Denizin ortasında bulunan bir camii…

Saat 7:30’a ulaştığı sırada bizde Keşap’a ulaşıyoruz. Tabi burada da pek vakit kaybetmiyoruz ve Giresun’a doğru pedal çeviriyoruz.

Keşap sahilinden bir manzara…

Saat 8’e geldiği sırada güneş yüzünü göstermeye başlıyor. Bizde üzerimizde ki fazlalıklardan kurtulmak için bir petrol istasyonuna giriyoruz. Hem üzerimizdekileri çıkartıyoruz, hemde kısa bir mola veriyoruz. Tabi bu sırada çaylarımızı da yudumluyoruz. Hepimiz aynı formayı giyiniyoruz ve bir takım edasında pedal çeviriyoruz.

Bu moladan sonra ki durağımız ise Giresun girişi oluyor. Turumuzun ikinci şehrine ulaşmış olmanın mutluluğunu yaşarken sıra ile fotoğraf çekiliyoruz. Önce ben çekiliyorum tabela önünde…

Sonra ise Nesim ve Kadir’i çekiyorum…

Giresun Adası hemen karşımızda Karadeniz’in içine uzanıyor. Oraya hep gitmek istemişimdir, ama her defasında da fırsat bulamamaktan üzgünüm. Ayrıca gidiliyor mu onuda bilmiyorum.

Karşıda ise Giresun ilinin bir kısmı görünüyor. Şehir merkezi ise görünen tepenin hemen arkası. Tepenin üzeri ise Giresun Kalesi…

Giresun’u her duyduğumda aklıma hep şu cümle takılır…

” Yare verdum sesinu Giresun…” Çok eskilerden bir dergide okumuştum Giresun’u, o zamandan bu zamana hep dilime yapışmış kalmıştır bu cümle… Aşağıda ki fotoğrafta görünen tepenin üzerindedir Giresun Kalesi.

Buradan geçerek, tepenin diğer yanına dönüyoruz ve şehir merkezine giriyoruz. Asıl merkez iç kısımda kalıyor tabi, ama biz yoldan devam ediyoruz. Saat erken olduğu için daha devam edeceğiz. Giresun merkezden birkaç kare daha alalım diyoruz ve duruyoruz.

Biz fotoğraf çekerken sevgili Kadir’de oturmuş bizi bekliyor. Her fırsatı değerlendirmek bu olsa gerek. 🙂 Tabi daha önce de söylediğim gibi bu Kadir’in bu ilk turu. Ona göre hareket etmeye çalışıyoruz. Sık sık yorgunluğunu soruyoruz ve iyi olduğunu uydukça pedalları çevirmeye devam ediyoruz. Ama şunu söylemeliyim ki, umduğumuzdan çok daha iyi performansa sahip.

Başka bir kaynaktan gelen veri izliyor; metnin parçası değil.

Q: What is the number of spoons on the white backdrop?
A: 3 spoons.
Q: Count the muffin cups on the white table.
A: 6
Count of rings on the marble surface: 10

Giresun’u geride bırakarak Ordu’ya doğru devam ediyoruz. Önümüzde ki ilk ilçe ise Bulancak. Birkaç küçük rampanın ardından ulaşıyoruz Bulancak’a…

Girişte küçük bir balıkçı barınağı görüntüsü…

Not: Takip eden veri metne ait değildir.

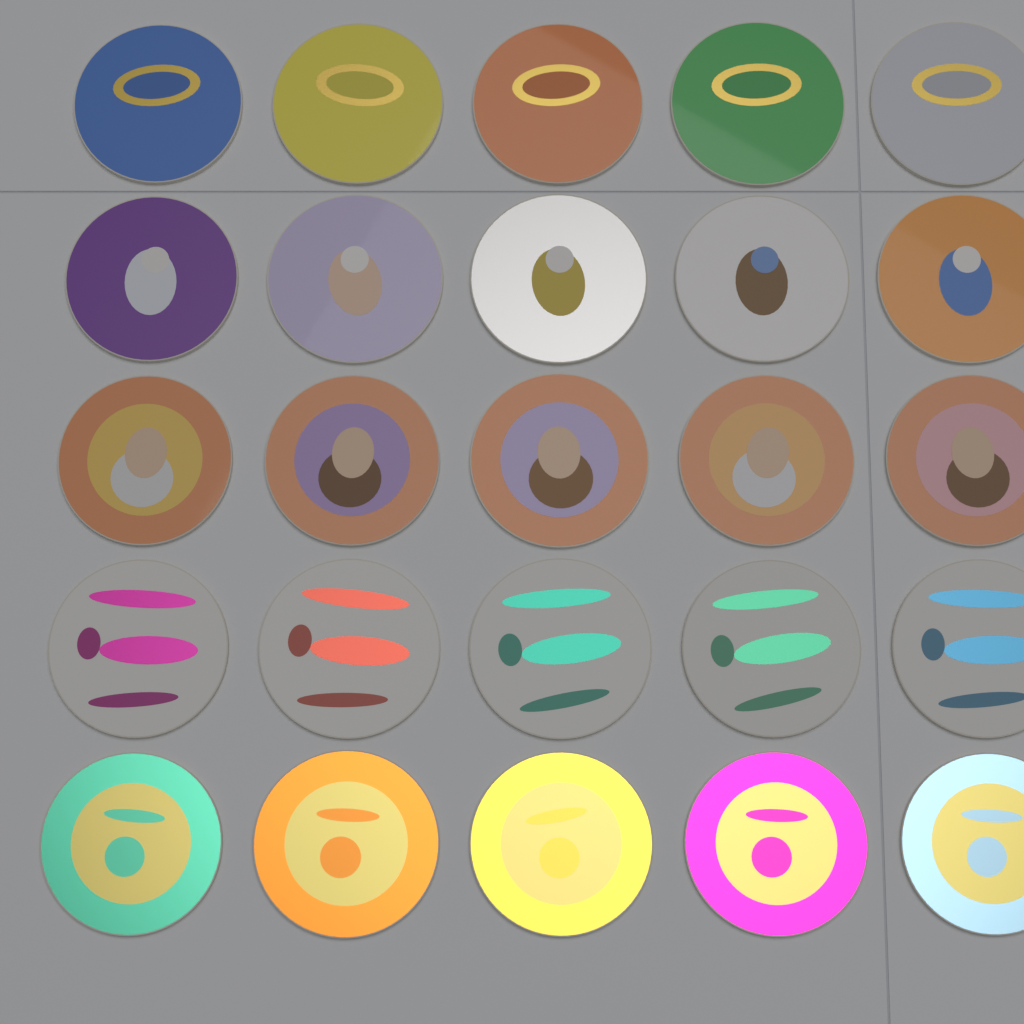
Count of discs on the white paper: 25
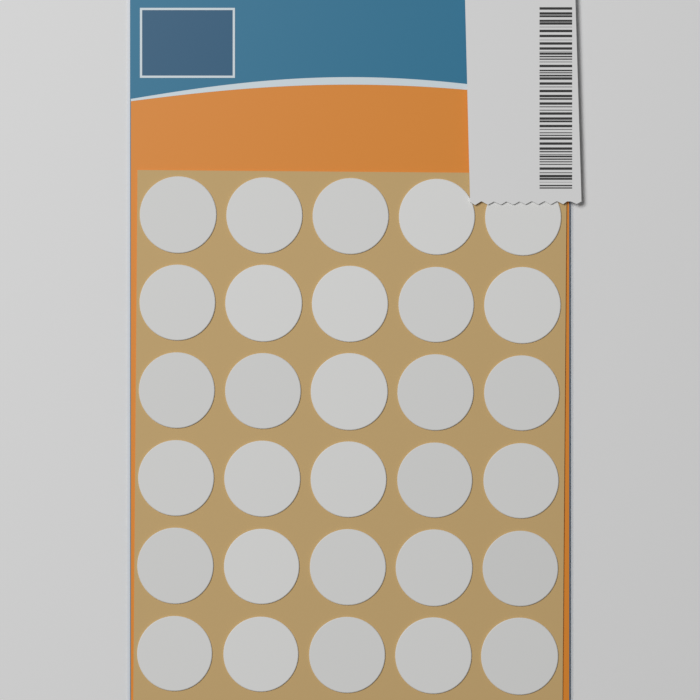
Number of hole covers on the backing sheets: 30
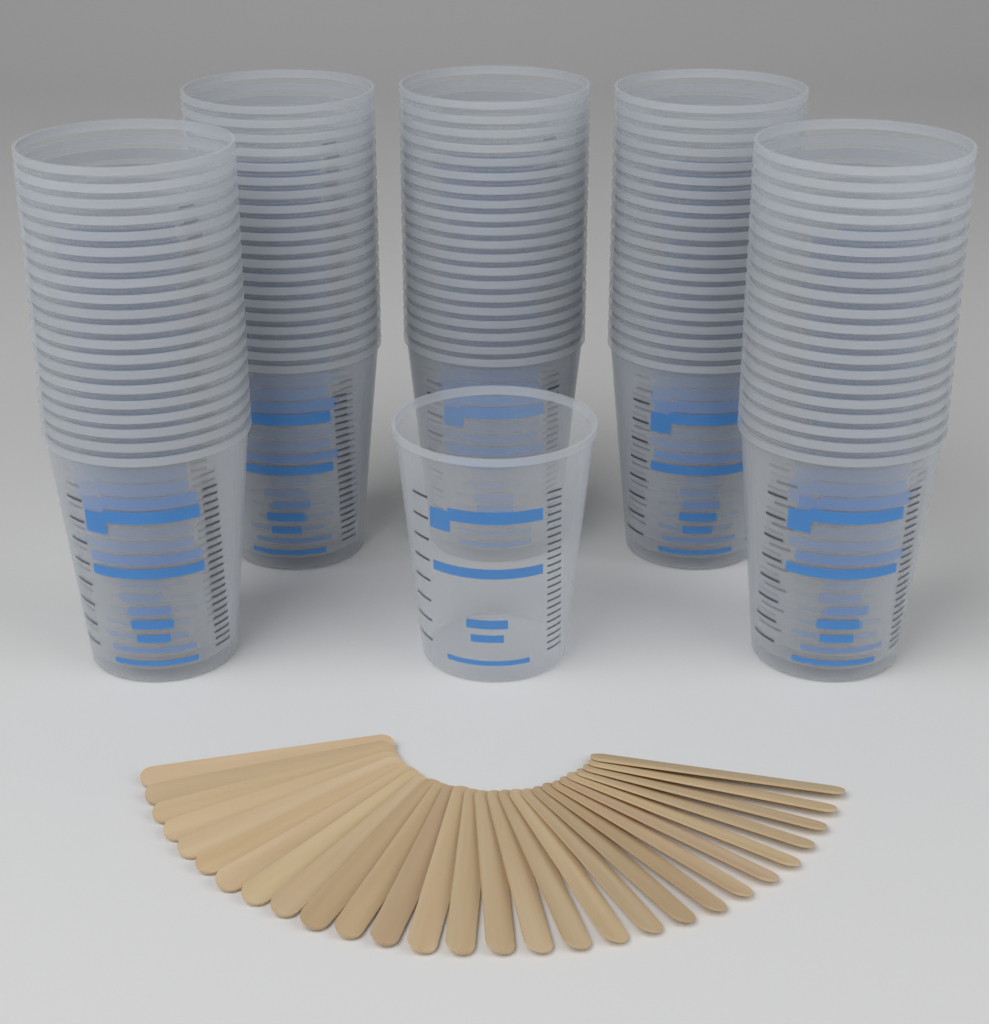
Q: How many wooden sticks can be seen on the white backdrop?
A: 28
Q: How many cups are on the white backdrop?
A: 101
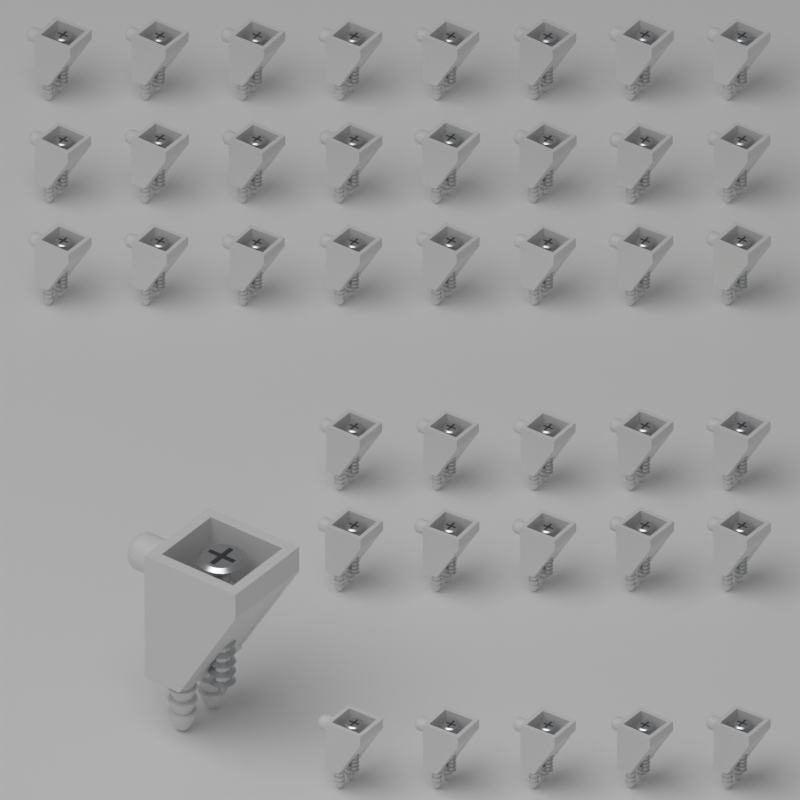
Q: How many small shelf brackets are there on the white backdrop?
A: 39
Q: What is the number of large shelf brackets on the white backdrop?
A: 1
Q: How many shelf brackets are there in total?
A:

Bulancak’ta uzun bir mola vereceğiz. Burada Nesim’in bir arkadaşını ziyaret edeceğiz. Arıyoruz ve buluşacağımız noktaya gidiyoruz. Arkadaşın gelmesini beklerken birkaç fotoğraf çekiyoruz.

Çok beklemiyoruz ve Nesim’in arkadaşı geliyor. Bisikletlerimizi hemen yakında bulunan bisikletçiye koyduktan sonra hep birlikte yemeğe gidiyoruz. Ekmek arası dönerleri midemize indirirken bir yandan da arkadaş ile muhabbet ediyoruz. Buradan sonra bisikletçiye geri dönerek çaylarımızı orada içiyoruz. Orada da bir süre vakit geçiriyoruz. Ayrılmadan önce bir tane hatıra fotoğrafı çekilmeyi ihmal etmiyoruz tabi.

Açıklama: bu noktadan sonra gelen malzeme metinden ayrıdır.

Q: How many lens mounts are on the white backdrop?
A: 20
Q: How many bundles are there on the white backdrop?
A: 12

Bulancak’tan sonra Ordu’ya doğru Giresun’un son ilçesi olan Piraziz’e pedallıyoruz. Piraziz haritalarda hep Giresun – Ordu il sınırında buluyor. Öyle ki Piraziz biter bitmez Ordu il sınırına giriyorsunuz.

Yine bir dalgakıran ve üzerinde fener…

Bulancak geride kalıyor ve yeni gelecek şehirlere doğru pedal çeviriyoruz…

Piraziz’e saat 11:00 gibi varıyoruz ve burada da oyalanmıyoruz. Bulancak’ta yeterince dinlendik ve vakit geçirdik. Ordu’ya kadar oyalanmak istemiyoruz.

Piraziz – Gülyalı ilçelerinin arası 5 km olduğu için bir ilçeden çıkar çıkmaz diğer ilçenin sınırlarına giriyorsunuz. Gülyalı küçük nüfuslu ve şirin bir ilçe…

Karadeniz, kara yüzünü gösteriyor bize. Gerçekten de adı gibi kara. 🙂

Gülyalı’yı çıktıktan sonra yine bir petrolde çay molasına duruyoruz. Ama çay olmadığı için devam ediyoruz yolumuza. Saat 12:00’ye gelirken Ordu’ya giriş yapıyoruz.

Burada ziyaret edeceğimiz iki nokta var. O nedenle yolda fazla oyalanmıyoruz. Melet Çayı üzerinden geçerken bir kaç kare fotoğraf alıyoruz.

Melet Çayı üzerinde fotoğraf çektikten sonra Nesim ve Kadir’i de köprü üstünde fotoğraflıyorum.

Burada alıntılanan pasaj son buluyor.